WHAT YOU WILL DO:
Name every news source that the retweet script description says it is used for.

## Get Latest Retweets Using Tweet ID

This script is used to download the latest retweets of a set of specified tweets using their IDs. It uses Twitter's [GET statuses/retweets/:id REST API](https://developer.twitter.com/en/docs/tweets/post-and-engage/api-reference/get-statuses-retweets-id).

In this case, I'm using it to download the latest retweets of tweets from four news sources: Mother Jones, Rabble, Breitbart, and Rebel News.

#### Rate Limits

For GET statuses/retweets/:id, the rate limits are as follows:
* 75 requests every 15 minutes
* No 24 hour limit

As each request is 100 tweets, this means you are permitted to download 7500 tweets every 15 minutes.

DATA UNDER STUDY:
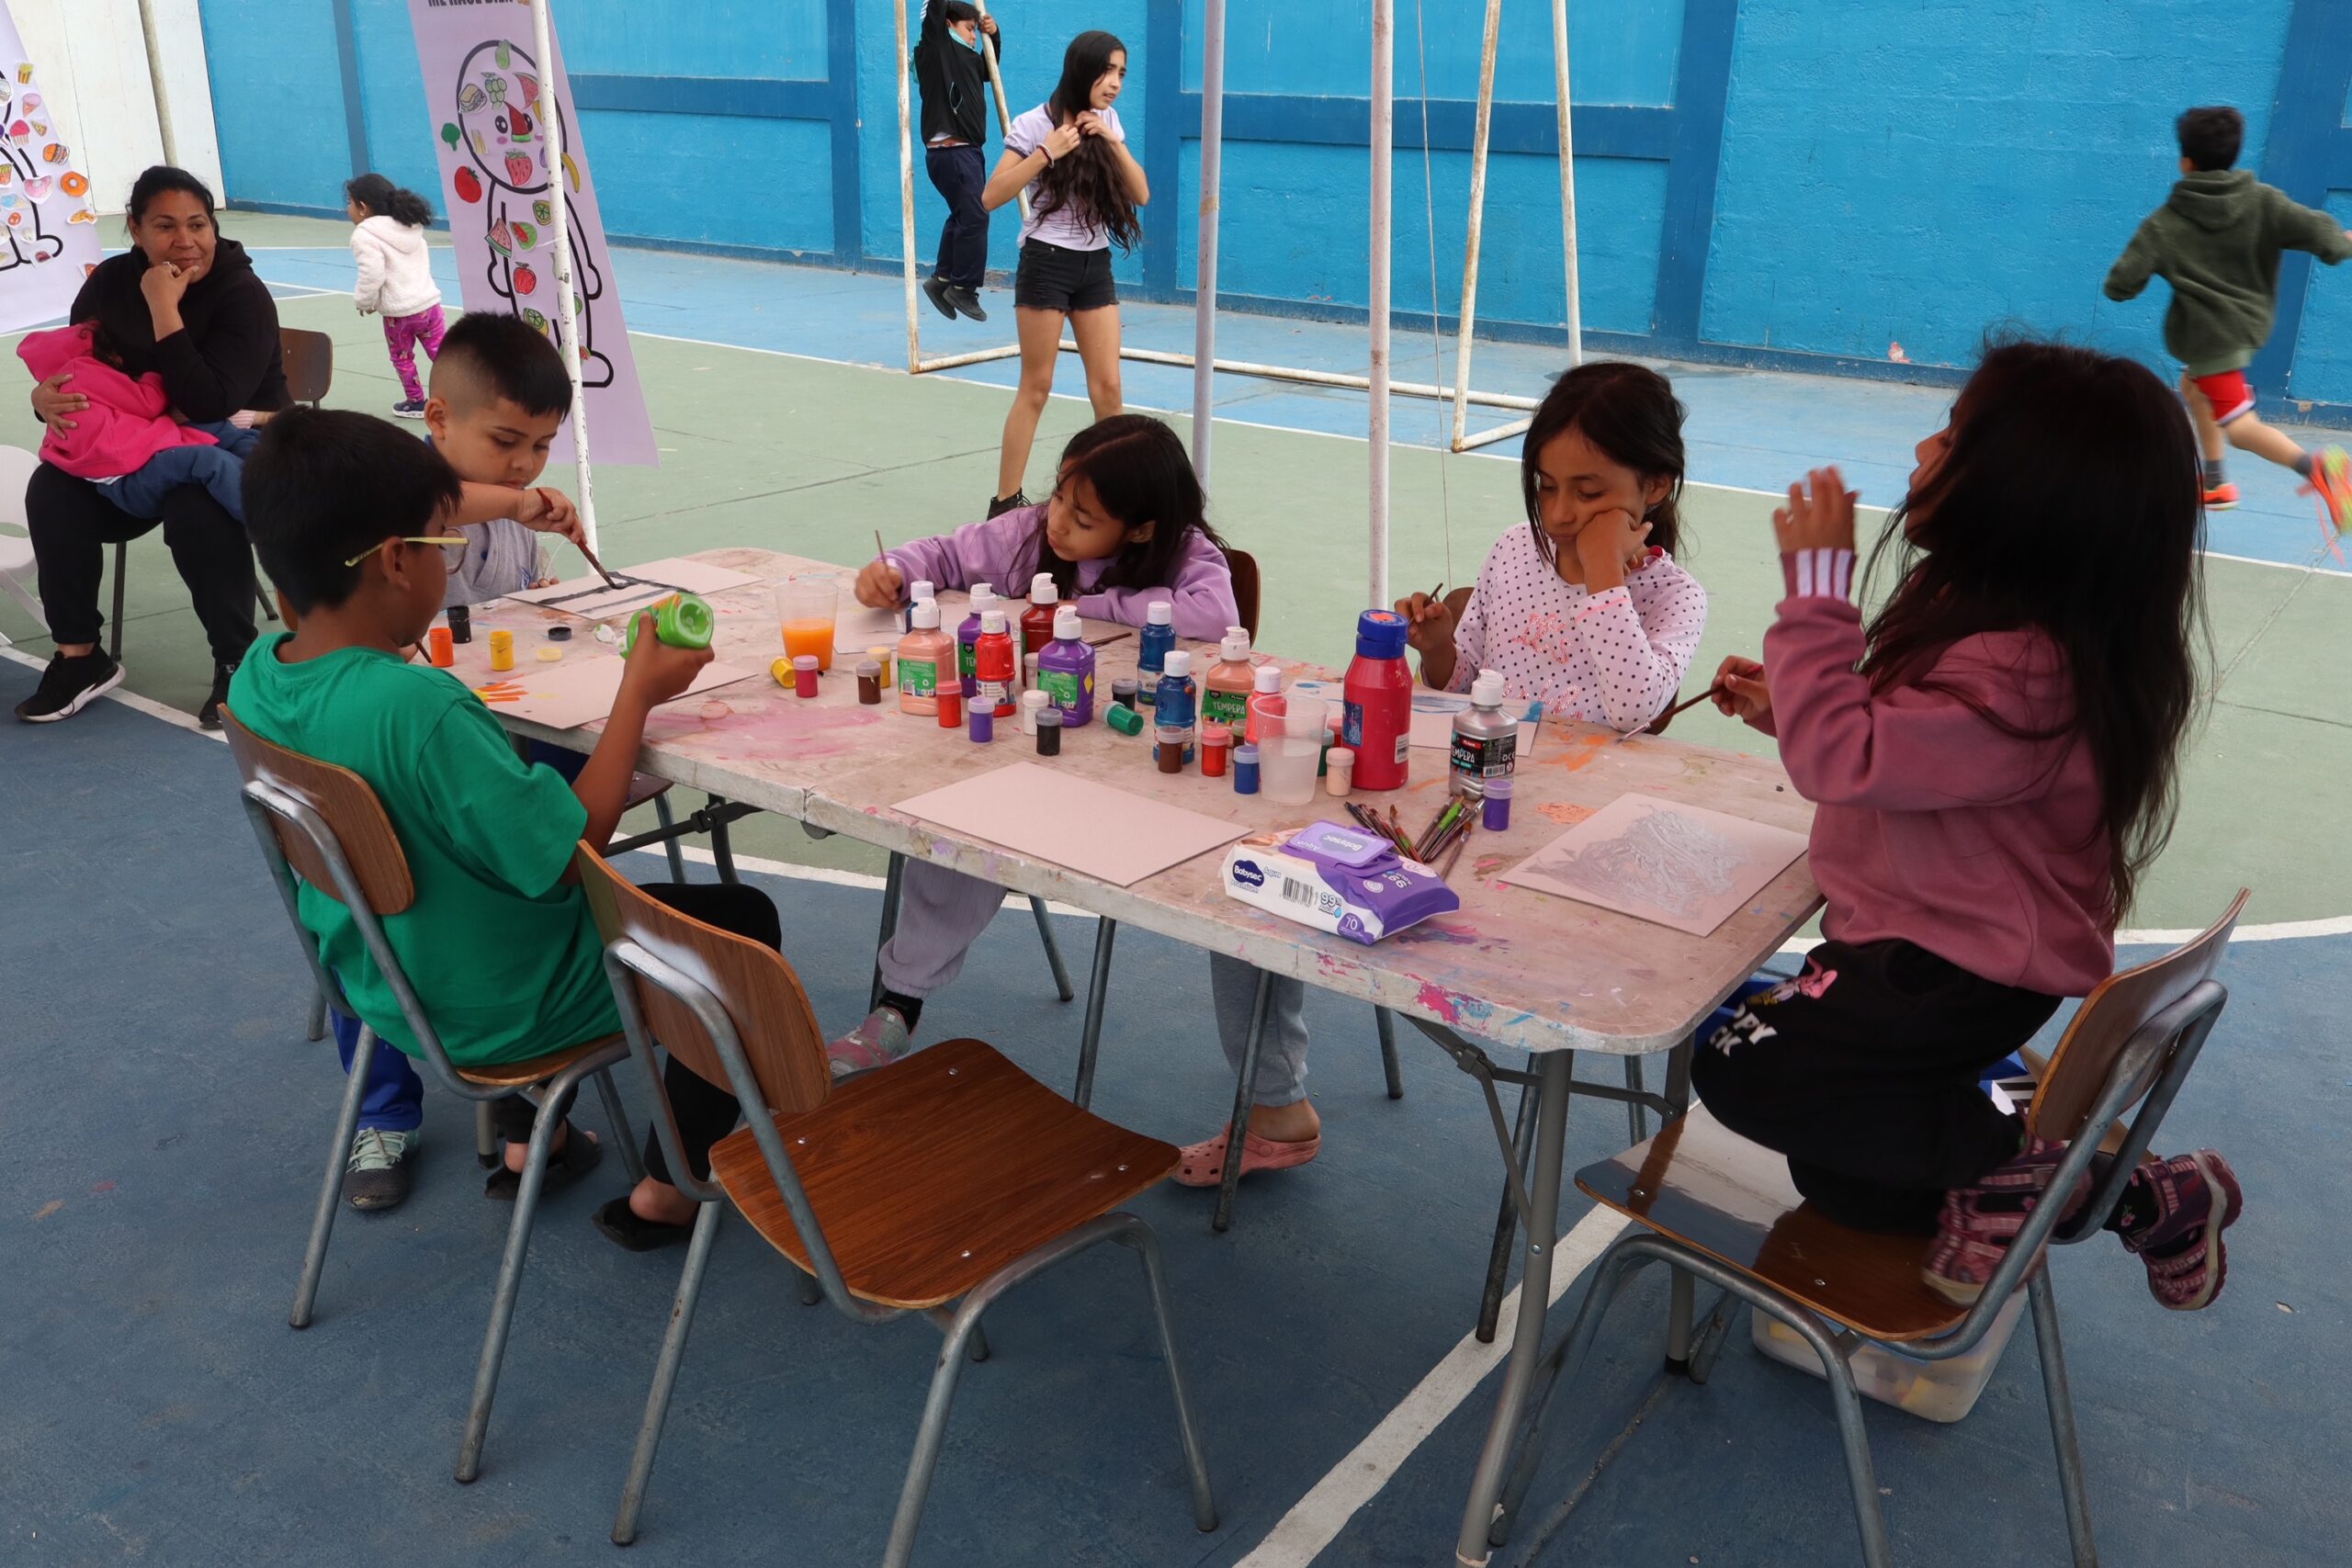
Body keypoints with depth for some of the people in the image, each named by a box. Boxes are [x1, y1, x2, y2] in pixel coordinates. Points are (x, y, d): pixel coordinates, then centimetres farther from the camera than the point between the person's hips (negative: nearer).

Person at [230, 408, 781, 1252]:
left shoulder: (255, 678, -9)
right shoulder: (417, 707, -35)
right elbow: (567, 856, -28)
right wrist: (639, 693, -21)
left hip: (378, 982, 8)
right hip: (492, 1011, -8)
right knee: (743, 920, 8)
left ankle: (530, 1141, 37)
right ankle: (664, 1189, 19)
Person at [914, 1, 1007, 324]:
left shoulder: (967, 58, 17)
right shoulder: (935, 47, -5)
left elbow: (988, 68, 34)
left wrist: (994, 35, 19)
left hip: (967, 151, 9)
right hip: (949, 152, -9)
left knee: (963, 216, 16)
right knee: (974, 216, -12)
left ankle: (943, 279, 25)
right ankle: (963, 287, -5)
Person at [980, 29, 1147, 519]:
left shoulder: (1108, 123, 9)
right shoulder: (1036, 124, -8)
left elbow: (1141, 195, 3)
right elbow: (991, 197, -14)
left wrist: (1113, 142, -10)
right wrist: (1047, 152, -21)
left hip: (1096, 267, 5)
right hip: (1047, 264, -5)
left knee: (1108, 388, 1)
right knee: (1036, 387, -2)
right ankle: (1005, 500, 6)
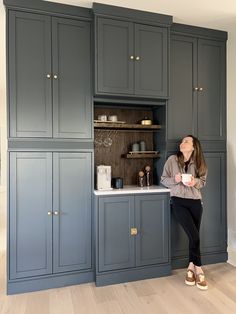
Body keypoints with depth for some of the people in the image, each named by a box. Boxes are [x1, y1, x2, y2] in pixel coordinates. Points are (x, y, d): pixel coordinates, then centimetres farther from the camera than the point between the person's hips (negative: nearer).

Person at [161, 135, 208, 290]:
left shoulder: (198, 163, 3)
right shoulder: (172, 159, -2)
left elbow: (203, 181, 11)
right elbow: (163, 179, 2)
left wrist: (195, 182, -11)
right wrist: (174, 179, -17)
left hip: (195, 202, 3)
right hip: (178, 201, -3)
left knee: (194, 236, 6)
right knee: (194, 236, -10)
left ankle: (192, 267, 26)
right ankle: (198, 269, 11)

FINISHED TASK:
Mother Jones, Rabble, Breitbart, Rebel News